*** Data to examine Section Begins ***

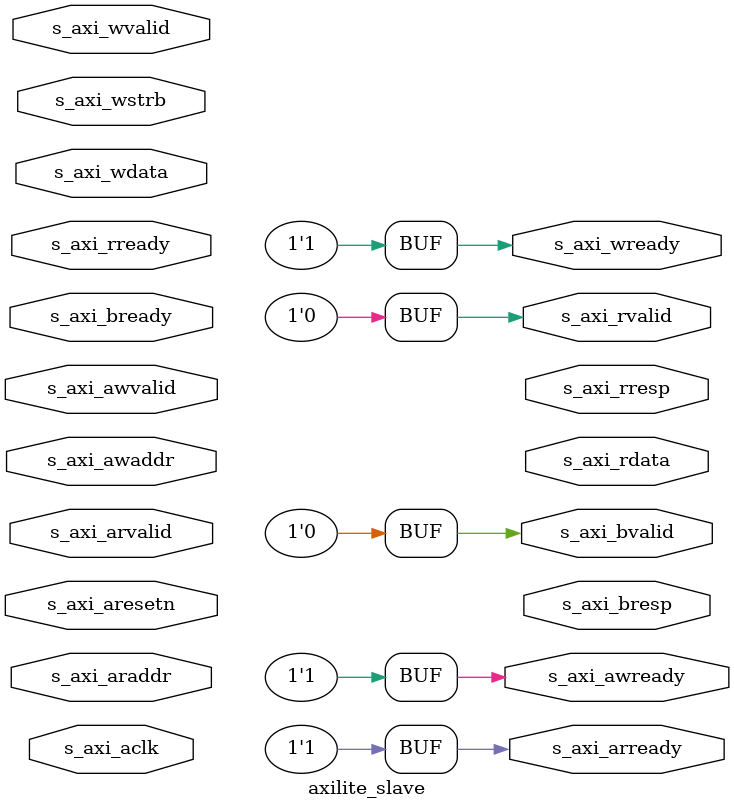
<source format=v>
module axilite_slave (
    input s_axi_aclk,
    input s_axi_aresetn,
    input [3:0]s_axi_awaddr,
    input s_axi_awvalid,
    output s_axi_awready,
    input [31:0]s_axi_wdata,
    input [3:0]s_axi_wstrb,
    input s_axi_wvalid,
    output s_axi_wready,
    output [1:0]s_axi_bresp,
    output s_axi_bvalid,
    input s_axi_bready,
    input [3:0]s_axi_araddr,
    input s_axi_arvalid,
    output s_axi_arready,
    output [31:0]s_axi_rdata,
    output [1:0]s_axi_rresp,
    output s_axi_rvalid,
    input s_axi_rready
);

assign s_axi_awready = 1'b1;
assign s_axi_wready = 1'b1;
assign s_axi_arready = 1'b1;
assign s_axi_rvalid = 1'b0;
assign s_axi_bvalid = 1'b0;

endmodule

</source>
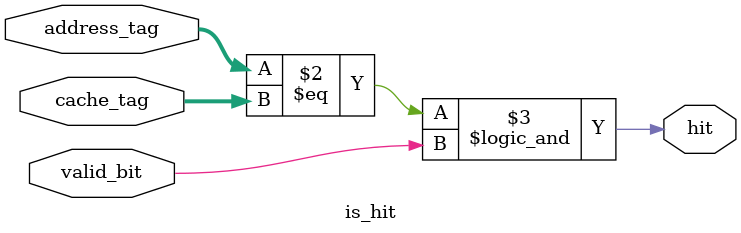
<source format=sv>
module is_hit
(
    input logic [23:0] address_tag,
    input logic [23:0] cache_tag,
	 input logic valid_bit,
    output logic hit
);

always_comb
begin
	hit = (address_tag == cache_tag) && valid_bit;
end

endmodule : is_hit


</source>
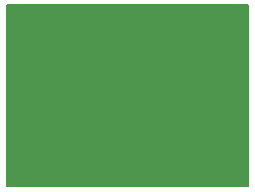
<source format=gbr>
%TF.GenerationSoftware,KiCad,Pcbnew,(6.0.10)*%
%TF.CreationDate,2023-01-04T22:28:52+01:00*%
%TF.ProjectId,SOT23 Breakout,534f5432-3320-4427-9265-616b6f75742e,rev?*%
%TF.SameCoordinates,Original*%
%TF.FileFunction,Soldermask,Top*%
%TF.FilePolarity,Negative*%
%FSLAX46Y46*%
G04 Gerber Fmt 4.6, Leading zero omitted, Abs format (unit mm)*
G04 Created by KiCad (PCBNEW (6.0.10)) date 2023-01-04 22:28:52*
%MOMM*%
%LPD*%
G01*
G04 APERTURE LIST*
G04 APERTURE END LIST*
G36*
X157588694Y-93871306D02*
G01*
X157607000Y-93915500D01*
X157607000Y-109284500D01*
X157588694Y-109328694D01*
X157544500Y-109347000D01*
X137095500Y-109347000D01*
X137051306Y-109328694D01*
X137033000Y-109284500D01*
X137033000Y-93915500D01*
X137051306Y-93871306D01*
X137095500Y-93853000D01*
X157544500Y-93853000D01*
X157588694Y-93871306D01*
G37*
M02*

</source>
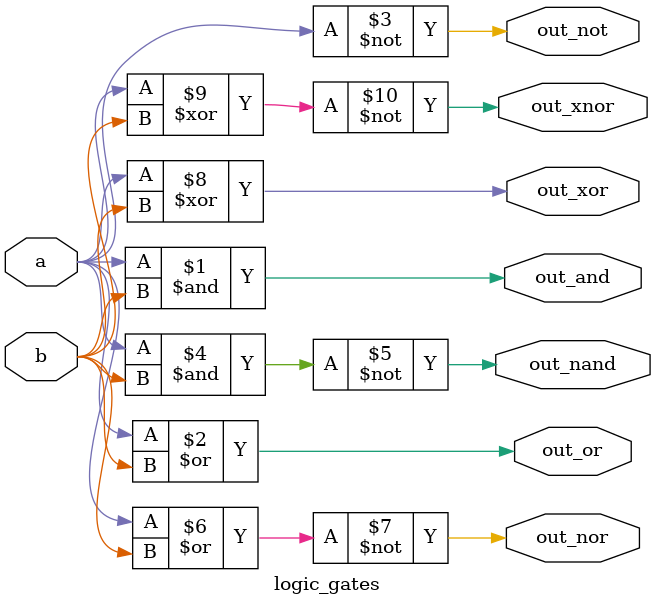
<source format=v>
module logic_gates(input a,b,
output out_and,out_or,out_not,out_nand,out_nor,out_xor,out_xnor);

assign out_and=a&b;
assign out_or=a|b;
assign out_not=~a;
assign out_nand=~(a&b);
assign out_nor=~(a|b);
assign out_xor=a^b;
assign out_xnor=~(a^b);
endmodule


</source>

*** Data to examine Section Ends ***

Restate all of the data word for word and include no pictures.

<source format=v>
module axilite_slave (
    input s_axi_aclk,
    input s_axi_aresetn,
    input [3:0]s_axi_awaddr,
    input s_axi_awvalid,
    output s_axi_awready,
    input [31:0]s_axi_wdata,
    input [3:0]s_axi_wstrb,
    input s_axi_wvalid,
    output s_axi_wready,
    output [1:0]s_axi_bresp,
    output s_axi_bvalid,
    input s_axi_bready,
    input [3:0]s_axi_araddr,
    input s_axi_arvalid,
    output s_axi_arready,
    output [31:0]s_axi_rdata,
    output [1:0]s_axi_rresp,
    output s_axi_rvalid,
    input s_axi_rready
);

assign s_axi_awready = 1'b1;
assign s_axi_wready = 1'b1;
assign s_axi_arready = 1'b1;
assign s_axi_rvalid = 1'b0;
assign s_axi_bvalid = 1'b0;

endmodule

</source>
<source format=sv>
module is_hit
(
    input logic [23:0] address_tag,
    input logic [23:0] cache_tag,
	 input logic valid_bit,
    output logic hit
);

always_comb
begin
	hit = (address_tag == cache_tag) && valid_bit;
end

endmodule : is_hit


</source>
<source format=gbr>
%TF.GenerationSoftware,KiCad,Pcbnew,(6.0.10)*%
%TF.CreationDate,2023-01-04T22:28:52+01:00*%
%TF.ProjectId,SOT23 Breakout,534f5432-3320-4427-9265-616b6f75742e,rev?*%
%TF.SameCoordinates,Original*%
%TF.FileFunction,Soldermask,Top*%
%TF.FilePolarity,Negative*%
%FSLAX46Y46*%
G04 Gerber Fmt 4.6, Leading zero omitted, Abs format (unit mm)*
G04 Created by KiCad (PCBNEW (6.0.10)) date 2023-01-04 22:28:52*
%MOMM*%
%LPD*%
G01*
G04 APERTURE LIST*
G04 APERTURE END LIST*
G36*
X157588694Y-93871306D02*
G01*
X157607000Y-93915500D01*
X157607000Y-109284500D01*
X157588694Y-109328694D01*
X157544500Y-109347000D01*
X137095500Y-109347000D01*
X137051306Y-109328694D01*
X137033000Y-109284500D01*
X137033000Y-93915500D01*
X137051306Y-93871306D01*
X137095500Y-93853000D01*
X157544500Y-93853000D01*
X157588694Y-93871306D01*
G37*
M02*

</source>
<source format=v>
module logic_gates(input a,b,
output out_and,out_or,out_not,out_nand,out_nor,out_xor,out_xnor);

assign out_and=a&b;
assign out_or=a|b;
assign out_not=~a;
assign out_nand=~(a&b);
assign out_nor=~(a|b);
assign out_xor=a^b;
assign out_xnor=~(a^b);
endmodule


</source>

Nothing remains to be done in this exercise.